Prime Minister Chris Hipkins (left) with Australian Prime Minister Anthony Albanese during a street walk and visit to businesses in the Leeds St precinct in Wellington. Photo / Mark Coote
OPINION
Typically, investors get into a blue funk as a crucial election gets closer.
Companies hedge their bets as directors decide whether or not to press ahead with significant redundancies, depending not just on their view of the economic outlook, but also the political outlook.
There have been crass examplesof this in the past. Particularly, the wave of redundancies that followed quick smart after the 1987 election (and in advance of the sharemarket crash) when the free-wheeling, free-market fourth Labour Government was returned. In that case, some company chiefs had not wanted to crimp Labour’s chances by slashing staff sooner, particularly in those state companies that were being corporatised.
From conversations in the past week, there is a great deal of pre-election reckoning happening right now. But the calculation tends to be about whether the election will deliver a business-friendly Government, or one that is bent on higher tax rates and more regulation.
It is by no means certain — even after the quite disgraceful situation where five Cabinet Ministers including Jacinda Ardern have either bailed or been forced to resign in just over six months — that the electorate will punish Chris Hipkins and Labour to the extent that they should.
There is bench strength within Labour, but the rising stars of their next political generation have yet to be blooded.
Labour’s leadership has been too confident of making a home run against National, given that party’s lacklustre ratings and leader Chris Luxon’s inability to forge a close relationship with voters, to recognise they are on the verge of reaching a stop-loss point.
This weekend Labour will rank its list for the October 14 election.
List rankings are always highly political affairs. Never more so than when a ruling political party is blessed with an over-abundance of seats: Labour has 65 seats in this Parliament.

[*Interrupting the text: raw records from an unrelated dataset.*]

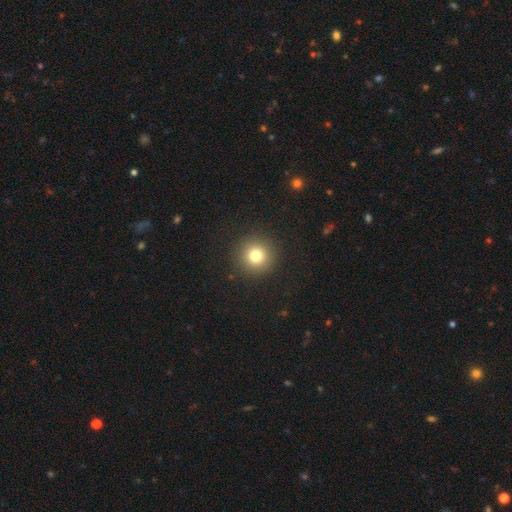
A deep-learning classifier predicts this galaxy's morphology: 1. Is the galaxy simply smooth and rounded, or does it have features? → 78% smooth, 13% star or artifact, 8% featured or disk.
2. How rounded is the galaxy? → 95% round, 4% in between, 1% cigar-shaped.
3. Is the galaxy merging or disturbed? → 92% none, 5% minor disturbance, 2% major disturbance, 1% merger.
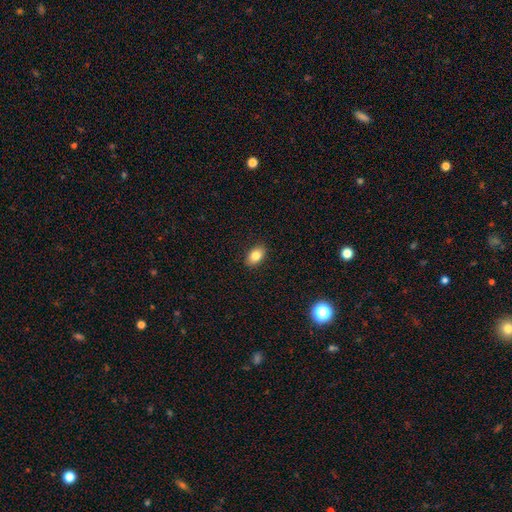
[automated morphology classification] This appears to be a smooth galaxy with no disk features (83%) that is in between round and cigar-shaped (87%). Merging: none (89%).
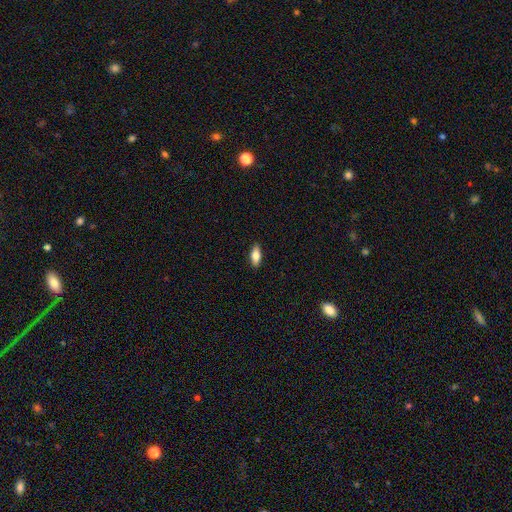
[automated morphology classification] Smooth or featured? smooth (79%)
How rounded? in between (80%)
Merging? none (89%)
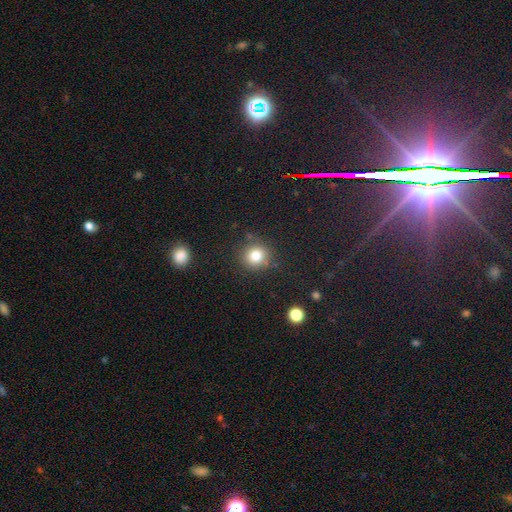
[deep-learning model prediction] smooth 81%, star or artifact 12%, featured or disk 7%. Down the decision tree: how rounded — round (89%); merging — none (83%).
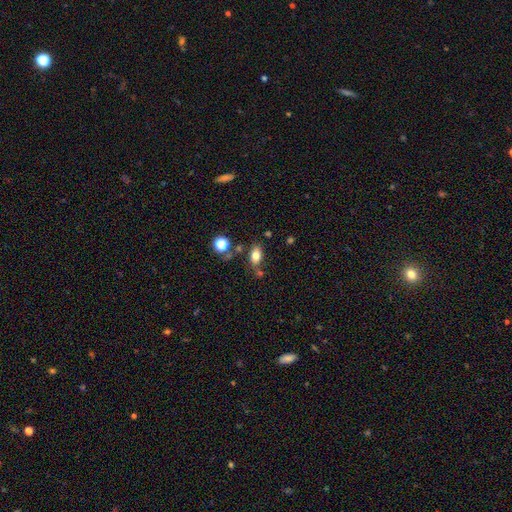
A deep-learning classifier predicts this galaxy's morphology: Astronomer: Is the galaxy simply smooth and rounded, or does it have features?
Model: smooth — 77%.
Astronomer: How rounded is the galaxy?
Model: in between — 85%.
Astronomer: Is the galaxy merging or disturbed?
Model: none — 68%.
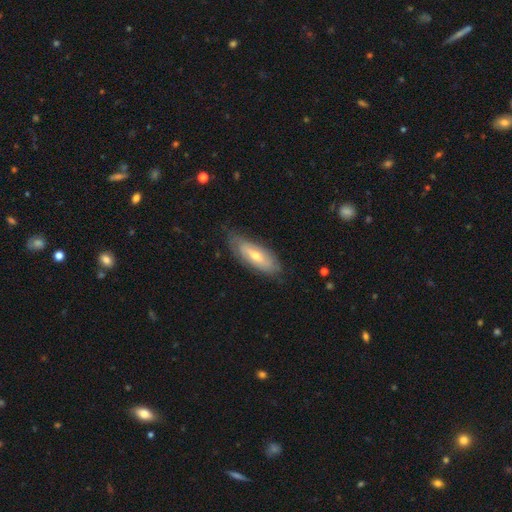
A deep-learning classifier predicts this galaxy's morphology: smooth_or_featured: featured or disk (p=0.50) [alt: smooth p=0.44]
disk_edge_on: no (p=0.74) [alt: yes p=0.26]
merging: none (p=0.73) [alt: minor disturbance p=0.21]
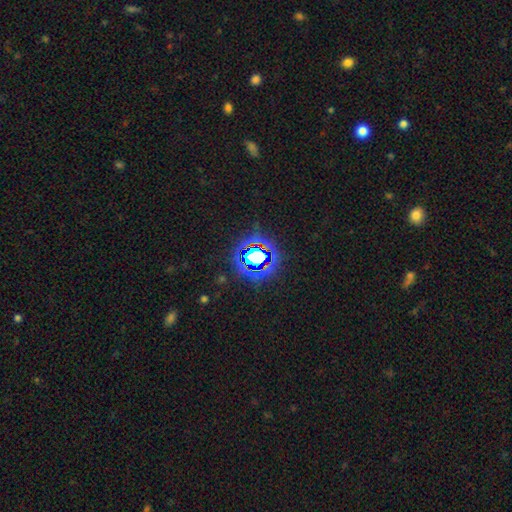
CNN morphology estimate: Overall: star or artifact (70%).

This has provided the party with an outright majority. But it has also made the Government too comfortable. The 20 or so MPs who know they stand to go out on the tide, the same way they came in at the 2020 election, are not going to rock the boat politically in the meantime, in the rather naive belief that keeping their heads down means they will be “saved” through a high list ranking for this year’s election.
The upshot is that policies which should have been vigorously contested within the Labour caucus before being promoted as Government policy, weren’t. Thus, we had the absurd situation of a newbie Prime Minister having to repudiate, or kick into touch until after October 14, a range of unpopular policies.
This can be viewed as smart politics by Prime Minister Hipkins, or Government incompetence.
The outcome of this election is important to business confidence.
If National and Act get over the line and form a Government, there will be a lift in confidence from the business sector.
That’s regardless of the fact that many women voters and younger people just don’t mesh with Luxon.
But being in government lends a great deal more credibility. As a Prime Minister, Luxon would be able to institute strong management (what former National Prime Minister Jim Bolger used to call horizontal management) and drive more disciplined Cabinet outcomes. There would be the added advantage of having Act on board to lift the level of ambition.
New Zealand First is possibly still in the play. But the key question is whether a handbrake is needed at Government level — or an accelerator to lift the overall tempo.
Labour now presents as tired.
Key philosophical differences on wealth and capital gains taxes have come to the fore.
David Parker and Grant Robertson — two current list MPs — clearly are not happy with Hipkins’ decision to rule out such taxes through a captain’s call.
It is a pity they did not stand their ground in Cabinet.
Labour needs a defining policy to differentiate itself from National.
If they do manage to cobble together a Government with Green and Te Pāti Māori support, wealth taxes will inevitably be part of Government-making discussions.
How much better it would be if Labour had displayed the courage of the party’s long-held convictions.